We’ve designed BioPuff® to meet the demanding performance standards of leading brands as a direct alternative to synthetic and animal-based insulation, while remaining cost competitive to enable widespread adoption. Every jacket filled with BioPuff® doesn’t just avoid emissions, it directly funds peatland restoration, one of the planet’s most powerful carbon sinks.
Julian Ellis-Brown, CEO and Co-Founder of Ponda
Ponda’s model sits at the cross-section of two growing trends: nature-based climate solutions and product decarbonisation in textiles. Governments and funders in the UK and Europe have increased focus on peatland restoration as part of broader climate and flood-resilience strategies, and that policy attention has created new commercial routes for regenerative feedstocks. The round reflects rising interest from European greentech investors in nature-based materials that combine environmental impact with industrial applications.

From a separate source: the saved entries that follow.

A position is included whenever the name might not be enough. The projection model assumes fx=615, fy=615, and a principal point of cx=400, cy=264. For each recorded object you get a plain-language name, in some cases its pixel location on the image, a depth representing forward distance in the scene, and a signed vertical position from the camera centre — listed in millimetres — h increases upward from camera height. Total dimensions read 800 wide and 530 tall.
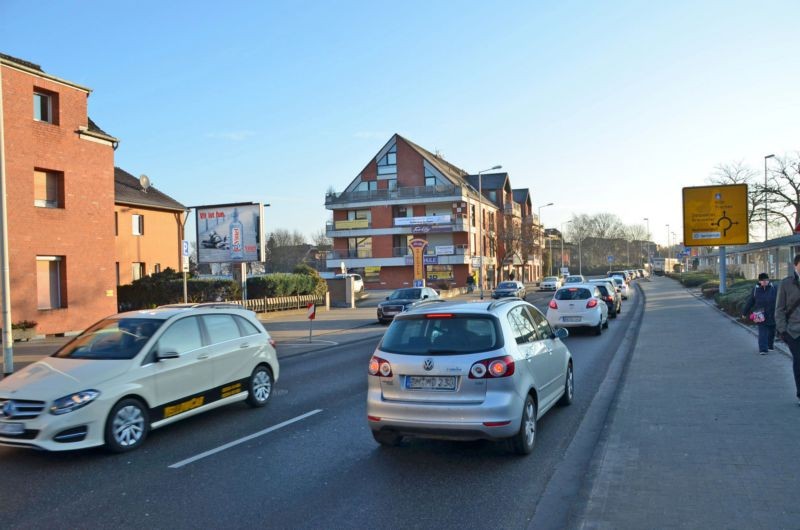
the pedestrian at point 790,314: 7375 -746
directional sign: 23766 +1521
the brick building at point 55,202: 18984 +2307
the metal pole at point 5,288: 11180 -299
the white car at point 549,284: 55438 -2317
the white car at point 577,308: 17859 -1474
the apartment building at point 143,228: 30484 +2129
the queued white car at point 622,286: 36431 -1754
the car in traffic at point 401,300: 24844 -1558
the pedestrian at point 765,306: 12055 -1076
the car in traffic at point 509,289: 40656 -2041
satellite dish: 33219 +4733
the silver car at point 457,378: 5816 -1150
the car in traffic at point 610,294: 23000 -1439
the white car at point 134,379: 6203 -1259
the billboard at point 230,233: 28312 +1566
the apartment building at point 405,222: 59875 +4003
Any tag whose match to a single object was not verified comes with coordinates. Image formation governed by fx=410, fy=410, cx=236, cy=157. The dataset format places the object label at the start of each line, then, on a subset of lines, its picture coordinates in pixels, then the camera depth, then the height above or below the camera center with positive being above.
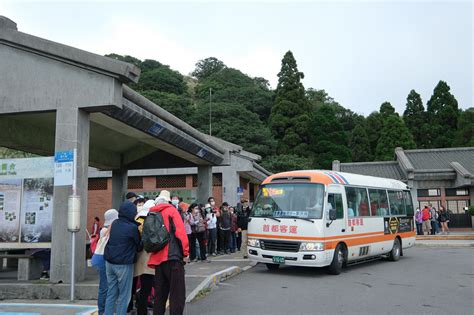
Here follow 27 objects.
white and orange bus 10.34 -0.45
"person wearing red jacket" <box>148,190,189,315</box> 5.81 -0.86
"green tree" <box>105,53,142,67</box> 68.46 +25.19
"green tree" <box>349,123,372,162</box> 51.34 +7.38
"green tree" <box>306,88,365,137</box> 61.38 +14.60
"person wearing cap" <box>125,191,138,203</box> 7.40 +0.18
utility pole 43.82 +10.15
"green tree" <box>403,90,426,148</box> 51.88 +11.19
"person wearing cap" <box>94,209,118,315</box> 6.48 -1.14
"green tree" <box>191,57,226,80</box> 91.43 +31.26
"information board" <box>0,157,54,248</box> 8.76 +0.10
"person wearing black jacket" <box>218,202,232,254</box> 15.30 -0.75
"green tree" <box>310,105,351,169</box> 45.50 +7.34
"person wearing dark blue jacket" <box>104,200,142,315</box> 5.90 -0.72
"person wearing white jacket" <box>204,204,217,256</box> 14.38 -0.77
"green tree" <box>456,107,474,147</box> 45.25 +8.14
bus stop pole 7.74 -0.28
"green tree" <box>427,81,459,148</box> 49.14 +10.65
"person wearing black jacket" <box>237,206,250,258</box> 14.14 -0.64
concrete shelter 8.46 +2.44
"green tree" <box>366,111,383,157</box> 54.66 +10.05
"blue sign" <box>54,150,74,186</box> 8.28 +0.78
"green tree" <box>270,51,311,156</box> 47.16 +11.31
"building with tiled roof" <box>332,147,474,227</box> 28.98 +1.65
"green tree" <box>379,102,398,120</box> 56.22 +13.11
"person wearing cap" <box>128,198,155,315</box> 6.28 -1.05
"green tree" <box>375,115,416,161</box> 48.12 +7.71
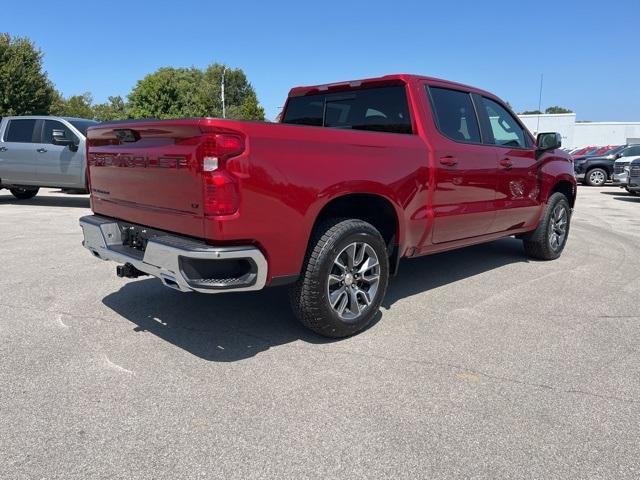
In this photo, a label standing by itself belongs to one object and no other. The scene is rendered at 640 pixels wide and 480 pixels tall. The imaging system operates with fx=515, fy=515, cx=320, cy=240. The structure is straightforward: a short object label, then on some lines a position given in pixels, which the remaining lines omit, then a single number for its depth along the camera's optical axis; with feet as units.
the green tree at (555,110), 385.09
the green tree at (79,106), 234.74
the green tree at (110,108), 294.99
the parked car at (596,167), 67.97
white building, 147.84
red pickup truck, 9.98
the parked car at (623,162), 52.14
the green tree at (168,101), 179.83
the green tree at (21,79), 102.81
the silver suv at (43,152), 35.50
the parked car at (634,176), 48.83
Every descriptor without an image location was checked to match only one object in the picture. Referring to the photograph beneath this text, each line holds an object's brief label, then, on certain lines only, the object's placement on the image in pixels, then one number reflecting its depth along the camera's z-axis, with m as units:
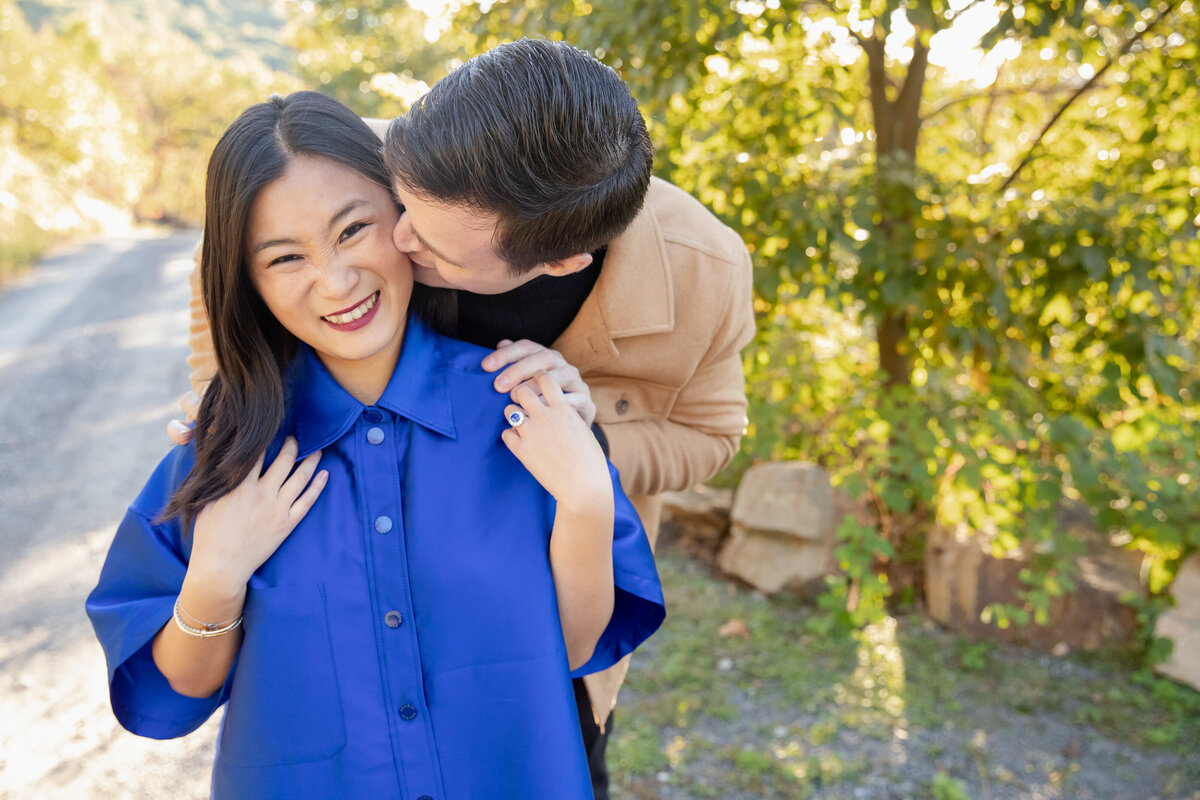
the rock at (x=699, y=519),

If Ponda can bring BioPuff® to wider production and maintain cost competitiveness with synthetic and animal-derived insulation, the approach could offer a template for how materials companies link restoration finance with consumer goods. The next 18 months will be a test of supply-chain scaling, farmer engagement across wetlands and the ability to translate pilot production into seasonal retail supply.
This story underscores a wider shift in the UK and Europe: more capital and policy are starting to target regenerative materials and agricultural systems that deliver climate mitigation alongside commercial products.